Госпожа де Флер раздвинула простыни, и я ее увидел. Она лежала лицом вверх, глаза были закрыты, руки сложены на груди. Дышала с величавой медлительностью, ее грудь поднималась и опускалась, но черты оставались совершенно безучастными. Рядом с койкой стоял стул. Я скорее упал на него, чем сел. Госпожа де Флер мягко положила руку мне на лоб и погладила, потом сказала:
– С ребенком все хорошо.
Я посмотрел на нее, не понимая.
Она добавила:
– Я вас покидаю, оставайтесь сколько захотите. – Она отодвинула простыню, как делают иногда в театре. И исчезла за этой белизной.
Я просидел с Клеманс всю ночь. Смотрел на нее. Не отрывая глаз. Не осмеливался говорить с ней, чтобы кто-нибудь из раненых, окружавших ее, словно приближенные телохранители, не услышал мои слова. Касался рукой, чтобы ощутить ее тепло и поделиться своим, потому что убеждал себя, что она почувствует мое присутствие и это даст ей силы – силы вернуться ко мне. Она была красива. Быть может, немного бледнее, чем накануне, когда мы расстались, но зато более кроткая, безмятежная, словно глубокий сон, в котором она блуждала, изгнал все тревоги, заботы и огорчения дня. Да, она была красива.
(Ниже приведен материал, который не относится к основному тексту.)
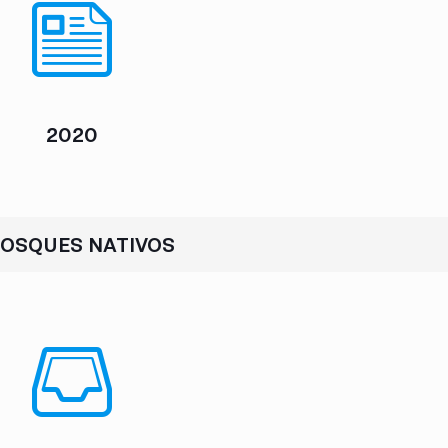
2020
BOSQUES NATIVOS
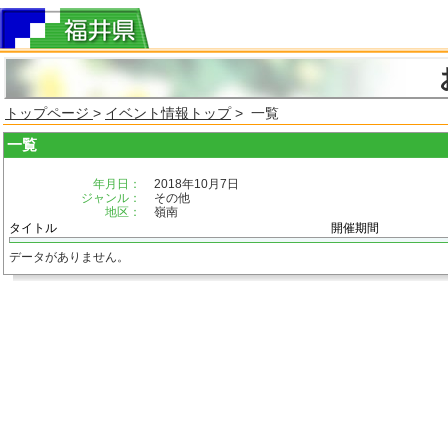
トップページ
>
イベント情報トップ
> 一覧
一覧
年月日：
2018年10月7日
ジャンル：
その他
地区：
嶺南
タイトル
開催期間
データがありません。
Я никогда не знал ее ни подурневшей, ни дряхлой, ни морщинистой. Все эти годы я живу с женщиной, которая так и не постарела. Сам-то я сутулюсь, кашляю, растрескиваюсь и разрушаюсь, но она остается прежней, без малейшей морщинки и изъяна. Хоть это оставила мне смерть. И это уже ничто не сможет у меня отнять, даже если время украло у меня ее лицо, которое я упорно пытаюсь вновь обрести, таким, каким оно было на самом деле. Порой я все-таки бываю вознагражден, и мне удается мельком увидеть его в отсветах вина, которое пью.
Всю ночь солдат, лежавший слева от Клеманс и скрытый от моих глаз натянутой простыней, бормотал какую-то историю без начала и конца. Иногда напевал, иногда выходил из себя. Но, несмотря ни на что, его голос по-прежнему оставался ровным. Я не очень-то понял, к кому он обращался – к приятелю, к родственнику, к подружке или к самому себе. В его монологе смешалось все на свете: война, конечно, а также спор из-за наследства, покосные луга, требующая починки крыша, свадебный обед, утопленные котята, побитые гусеницами деревья, приданое для ребенка, плуг, маленькие певчие, наводнение, колка дров, кому-то одолженные, но так и не возвращенные матрасы. Это была какая-то мельница для слов, которая безостановочно перемалывала эпизоды жизни раненого и вываливала их один за другим без всякого порядка, превращая в бесконечное, лишенное всякого смысла повествование – в сущности, по образу самой жизни. Время от времени он повторял одно имя: «Альбер Живональ». Предполагаю, что оно было его собственное, и ему требовалось произносить его вслух, чтобы доказать самому себе, что он еще жив.